Cholera epidemic spreading quickly in Guinea-Bissau

GENEVA, Oct 24 (Reuters) - A cholera epidemic is spreading quickly in Guinea-Bissau, where campaigning for an upcoming election could put even more people at risk, United Nations agencies said on Friday.

Some 12,225 people in the West African state have caught cholera so far this year and 201 have died, raising fears among aid workers that the water-borne disease could resurge on the devastating scale seen in 2005.

The U.N. Office for the Coordination of Humanitarian Affairs (OCHA) said more than 1,000 people were getting infected each month in Guinea-Bissau, with the capital Bissau worst hit.

Aid workers fear that large gatherings of people ahead of next month's election may intensify the transmission of cholera, which can spread through contaminated water used for drinking or preparing food.

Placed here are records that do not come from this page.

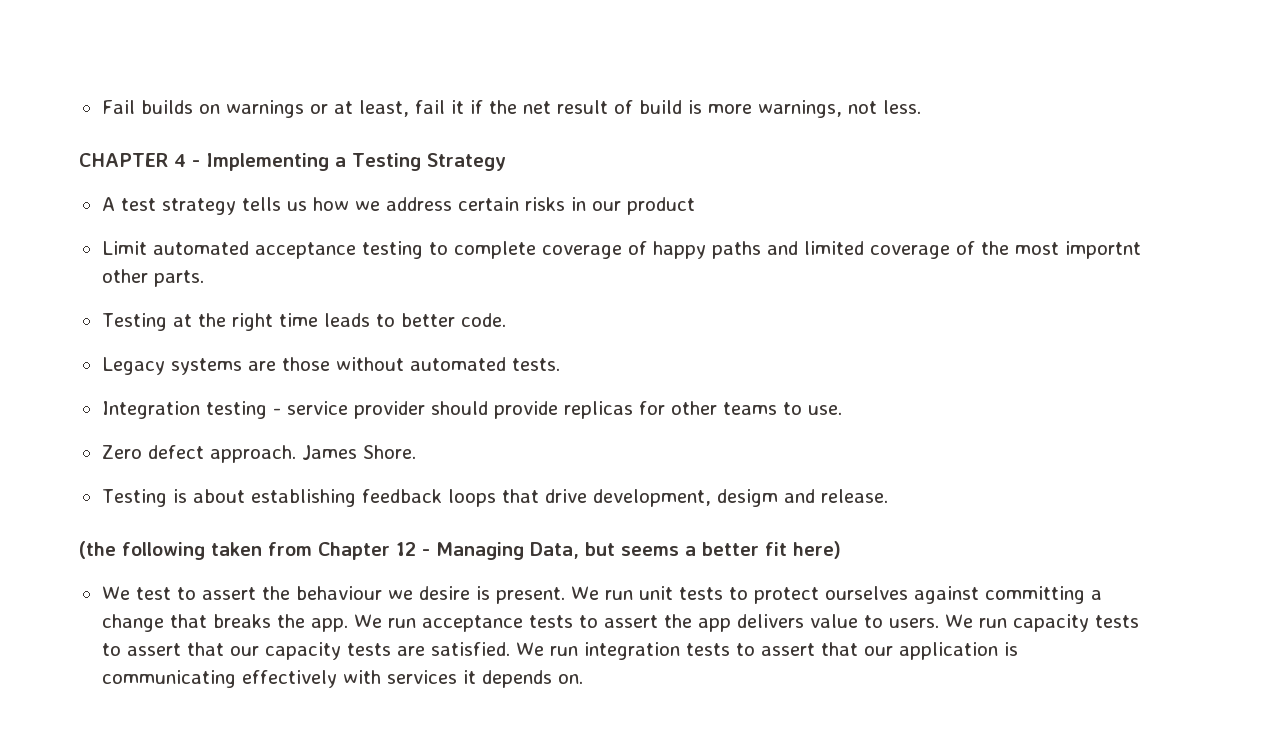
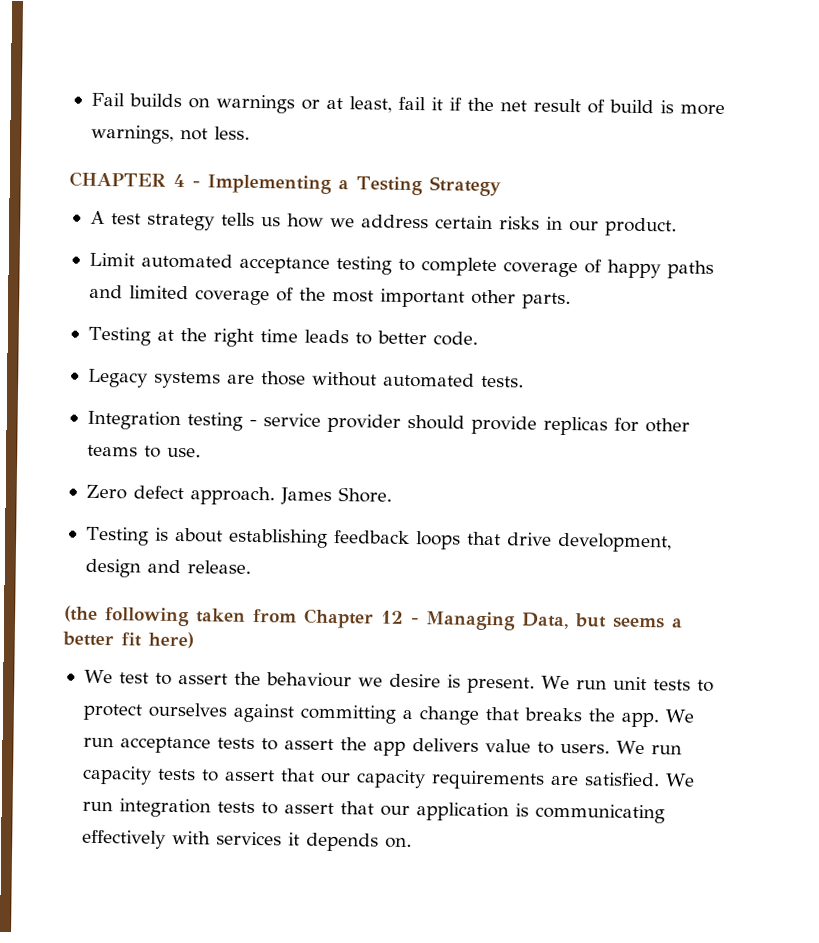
[626,197,695,215] product -> [604,217,677,237] product.
[1064,241,1141,259] importnt -> [379,288,465,308] important
[716,489,778,507] desigm -> [84,558,141,578] design
[346,643,391,656] tests -> [430,770,545,790] requirements

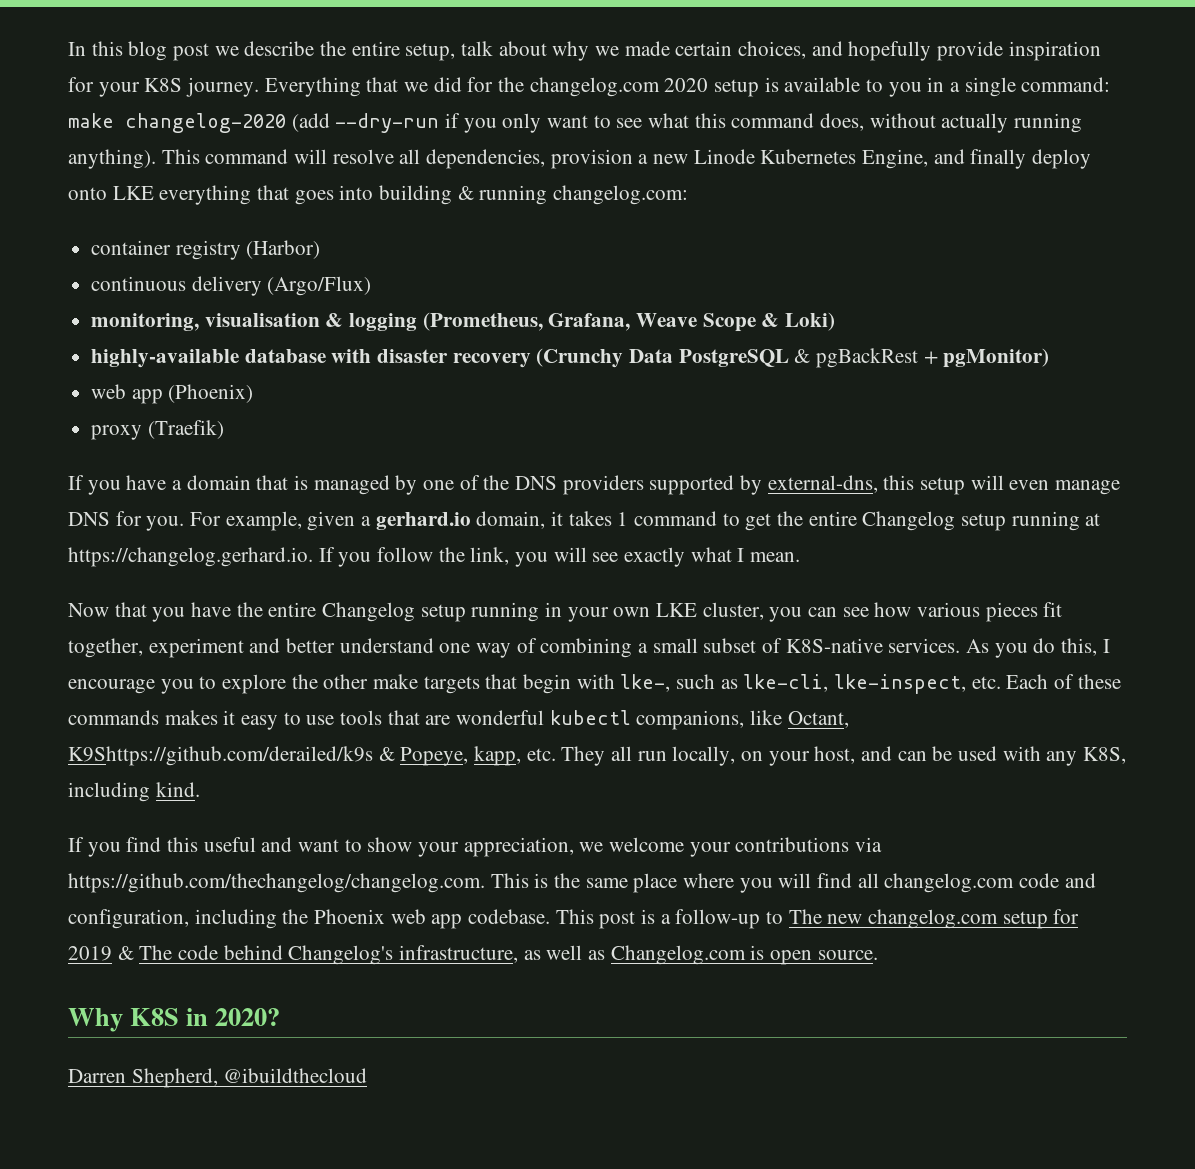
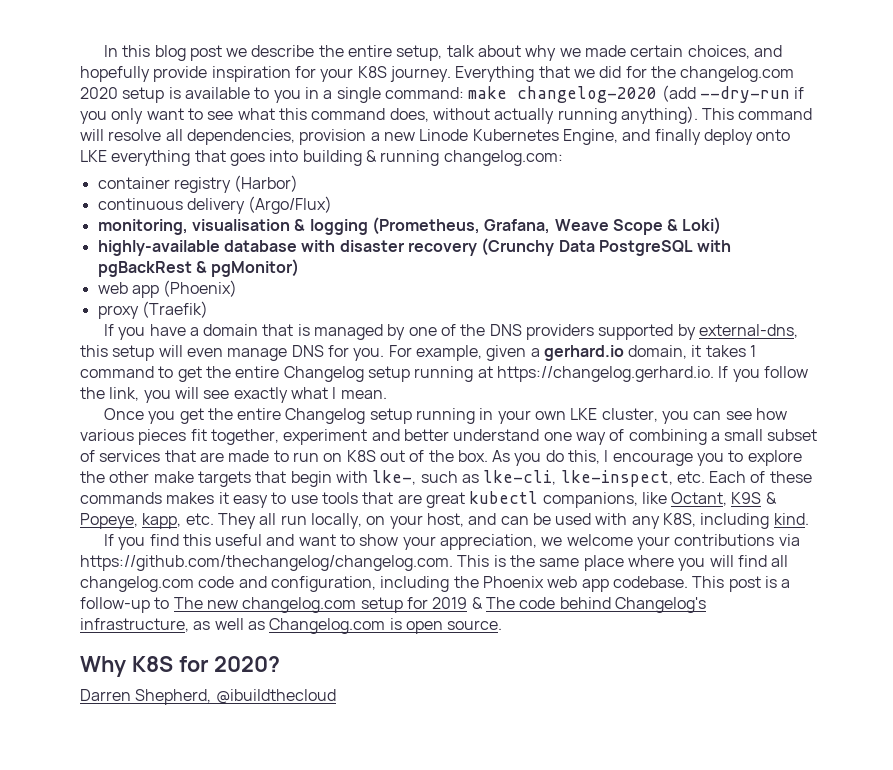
[794,348,938,368] & pgBackRest + -> [697,240,732,252] [97,261,207,277] with pgBackRest &
[68,602,232,622] Now that you have -> [103,408,204,424] Once you get
[785,638,961,653] K8S-native services. -> [99,450,488,462] services that are made to run on K8S out of the box.
[456,710,545,725] wonderful -> [425,492,465,508] great
[68,746,373,766] K9Shttps://github.com/derailed/k9s -> [731,492,762,504] K9S
[186,1008,209,1026] in -> [178,656,209,672] for

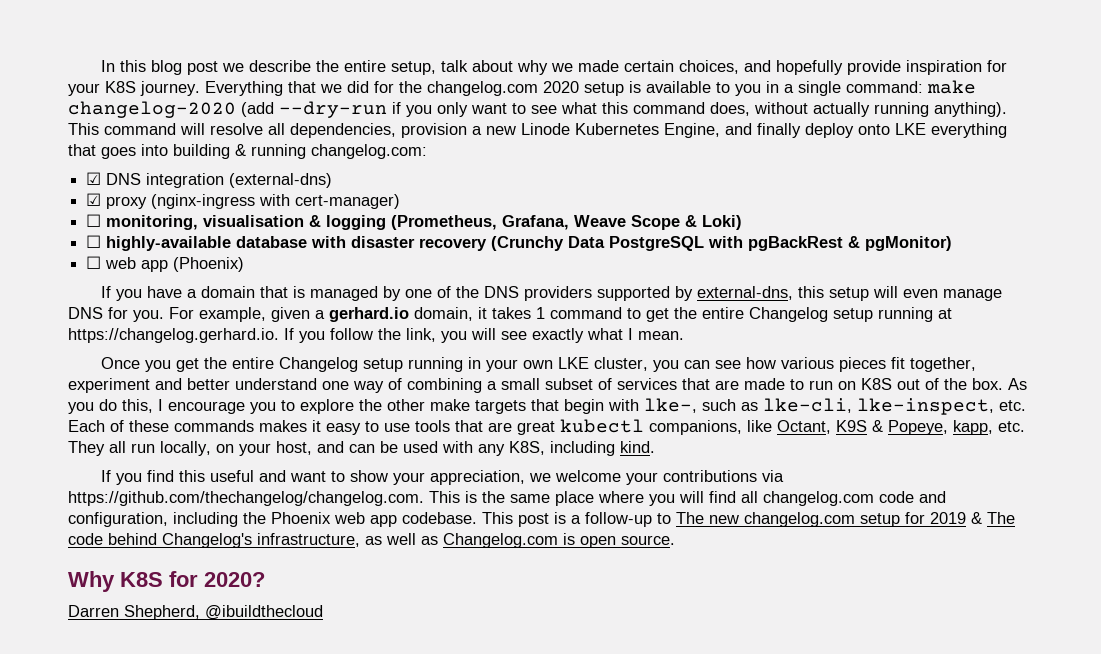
[97,175,299,193] [97,196,333,214] container registry (Harbor) // continuous delivery (Argo/Flux) // -> [86,172,333,188] [86,193,401,209] [86,214,102,227] ☑ DNS integration (external-dns) // ☑ proxy (nginx-ingress with cert-manager) // ☐
(722, 226) none -> [86,235,102,248] ☐
(300, 268) none -> [86,256,102,269] ☐
[97,301,208,319] // proxy (Traefik) -> (245, 264) none

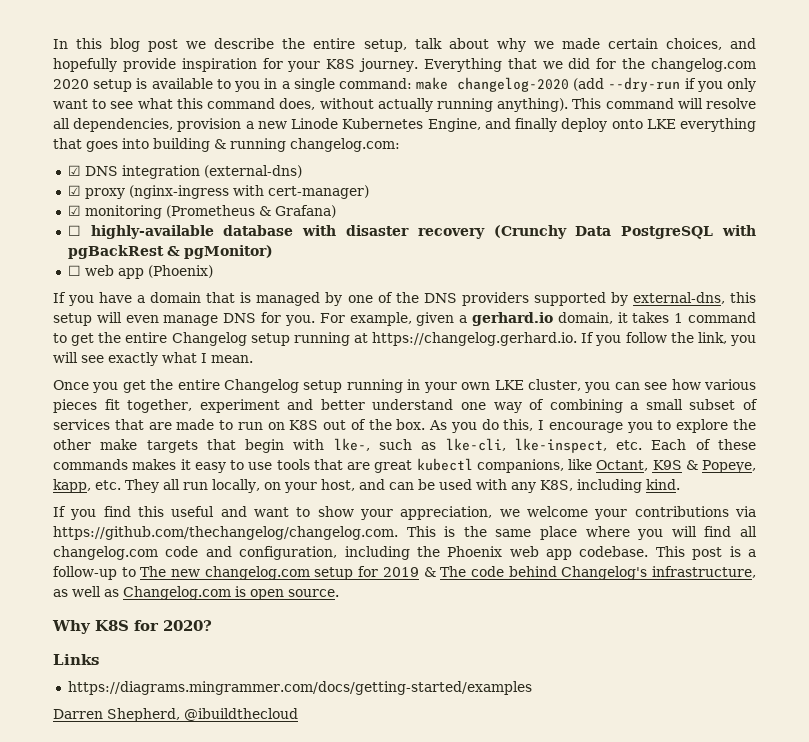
[86,214,743,230] ☐ monitoring, visualisation & logging (Prometheus, Grafana, Weave Scope & Loki) -> [67,205,336,219] ☑ monitoring (Prometheus & Grafana)
(265, 579) none -> [53,654,99,665] [67,681,532,695] // Links // https://diagrams.mingrammer.com/docs/getting-started/examples

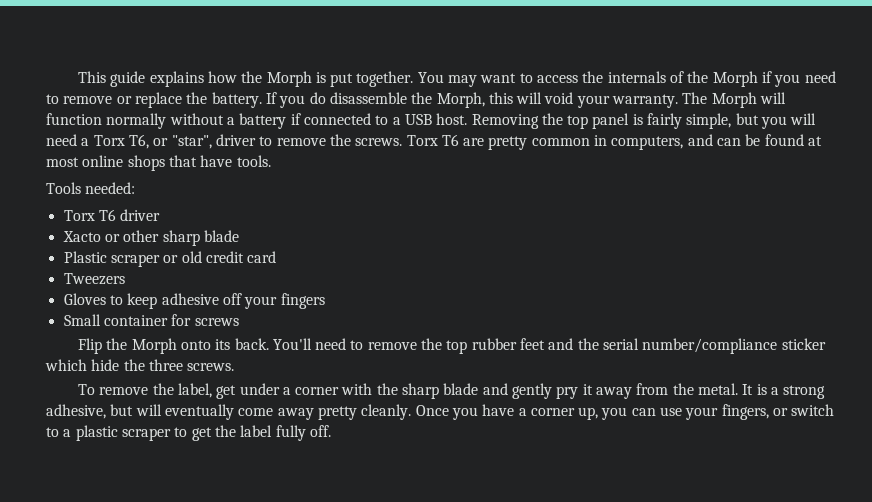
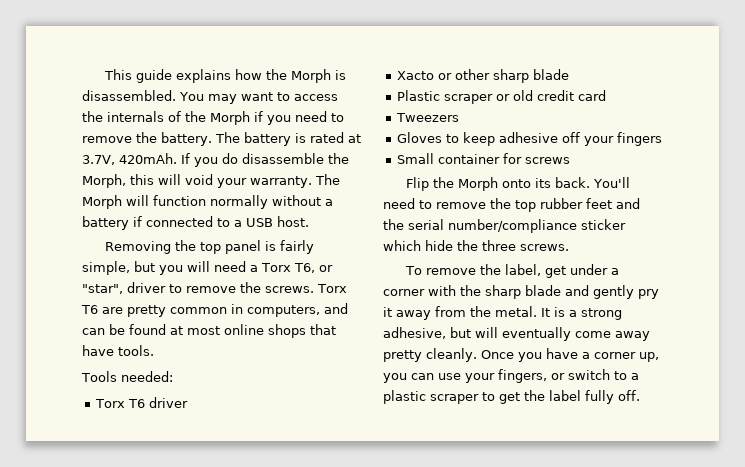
[330,71,414,87] put together. -> [82,90,176,101] disassembled.
[116,92,262,108] or replace the battery. -> [136,132,361,146] [82,153,177,165] the battery. The battery is rated at 3.7V, 420mAh.
(468, 119) none -> (309, 221) //

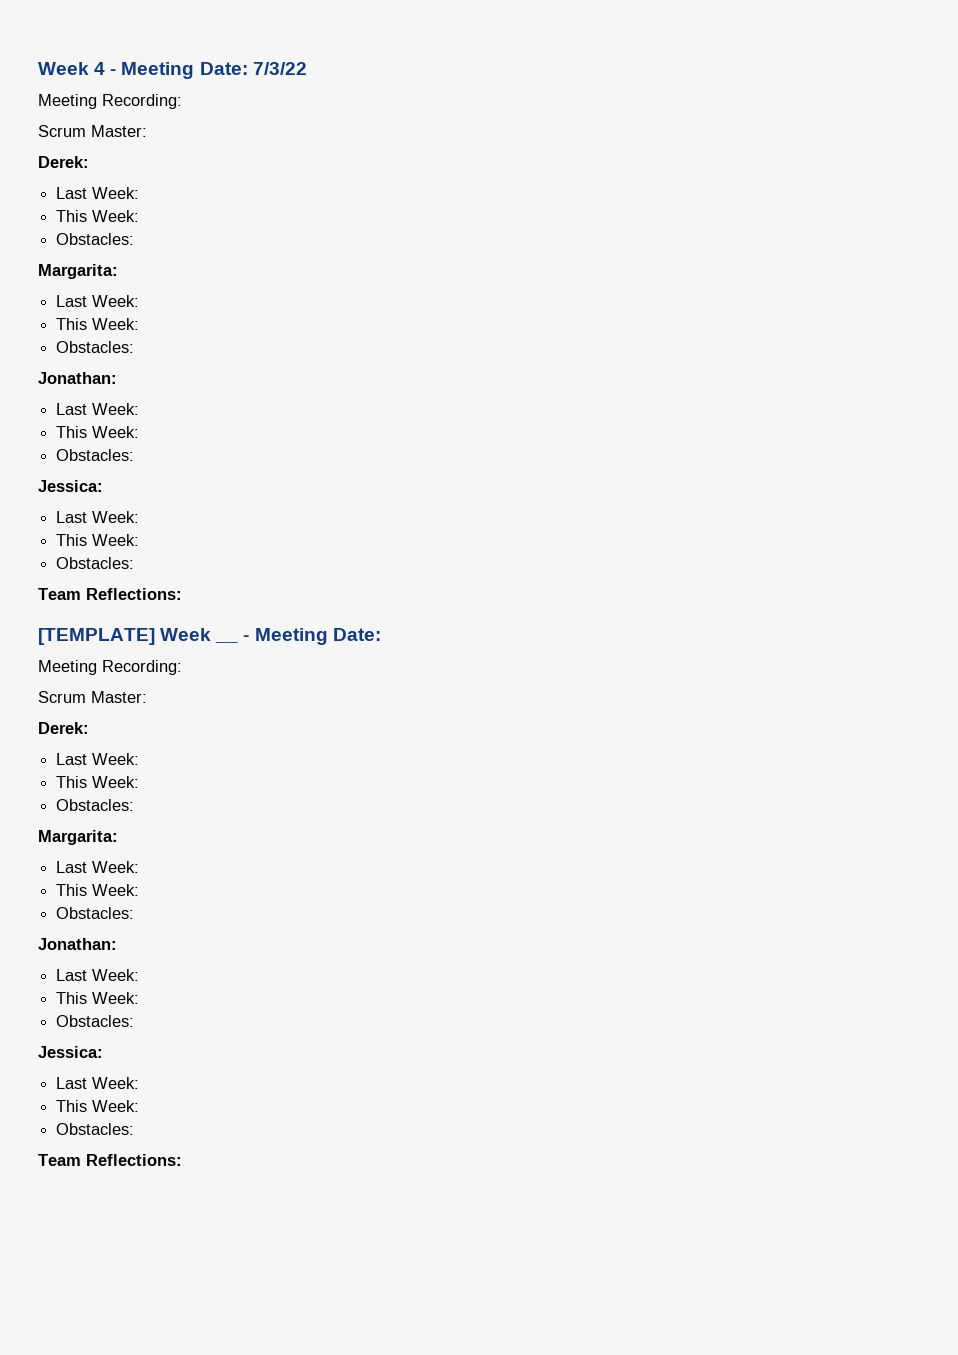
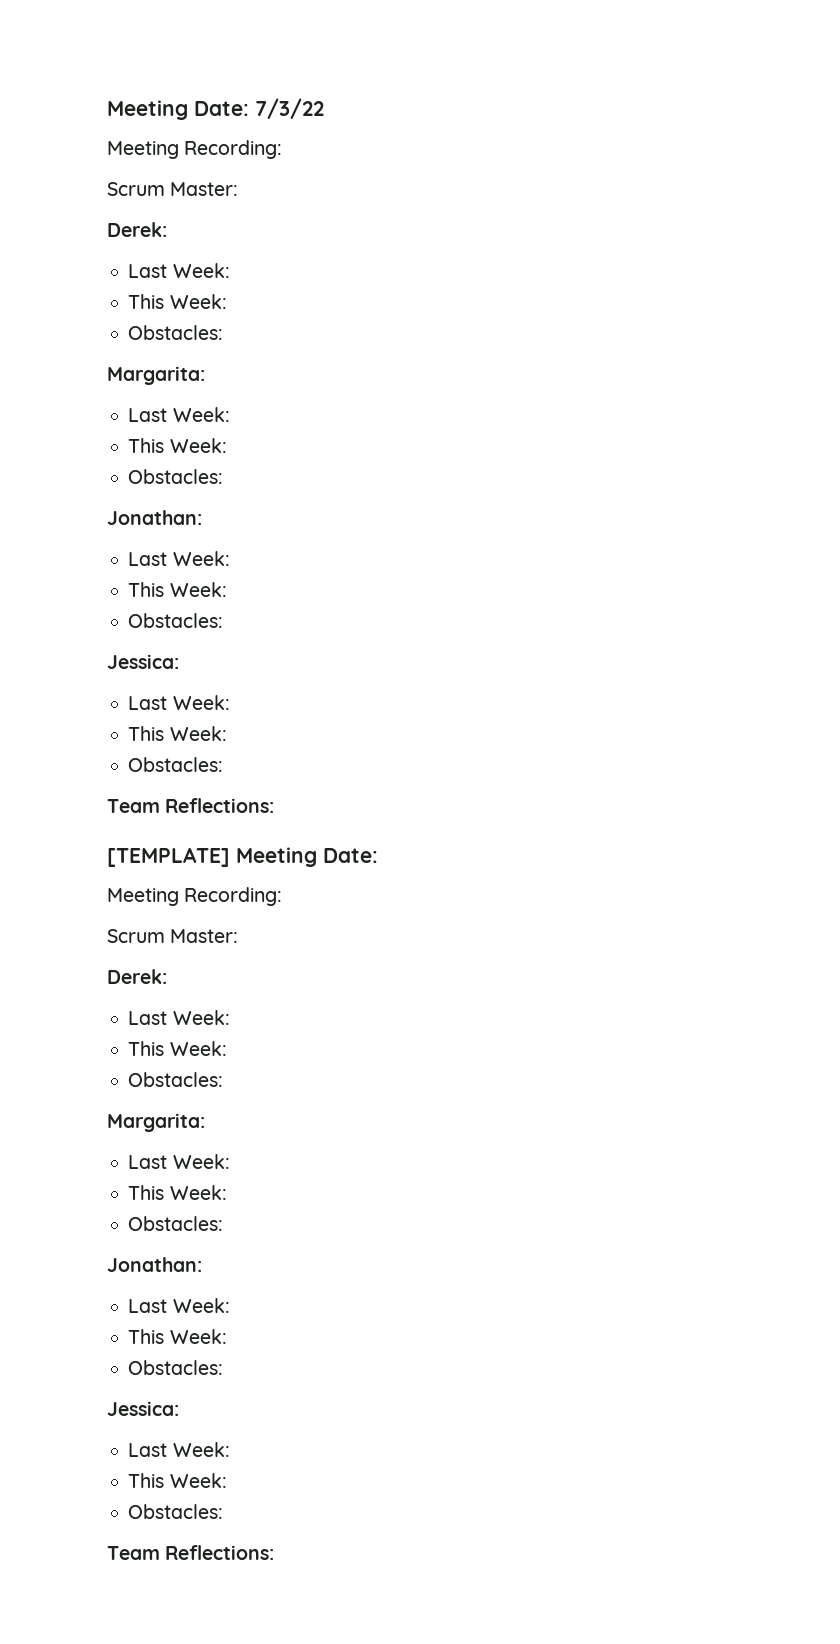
[38,62,117,75] Week 4 - -> (107, 110) none
[160,628,212,641] [215,641,239,643] [243,635,250,641] Week __ - -> (230, 857) none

"With the start of the electoral campaign for the legislative elections that will take place on November 16th there are concerns of (a) new increase in cases, as people gather in large numbers and travel in absence of adequate hygiene conditions," UNICEF said in a statement.

Guinea-Bissau, a former Portuguese colony, suffered a large-scale cholera epidemic three years ago that made 25,000 people ill and killed more than 400.

While neighbouring countries including Senegal, Mali, Benin and Niger have recently seen cholera rates decline, the disease remains problematic in Guinea-Bissau because of crumbling infrastructure and local rites, U.N. officials said.

In the capital Bissau, where water and sanitation systems are in dire need of investment, only one in five people have access to running water, and that is not drinkable, UNICEF said.

And local funeral rites, in which mourners drink the water used to bathe the deceased's body, can also encourage the spread of cholera, a UNICEF spokeswoman said.

Young children are especially vulnerable to the dehydrating disease, which begins with acute diarrhoea and can lead to kidney failure.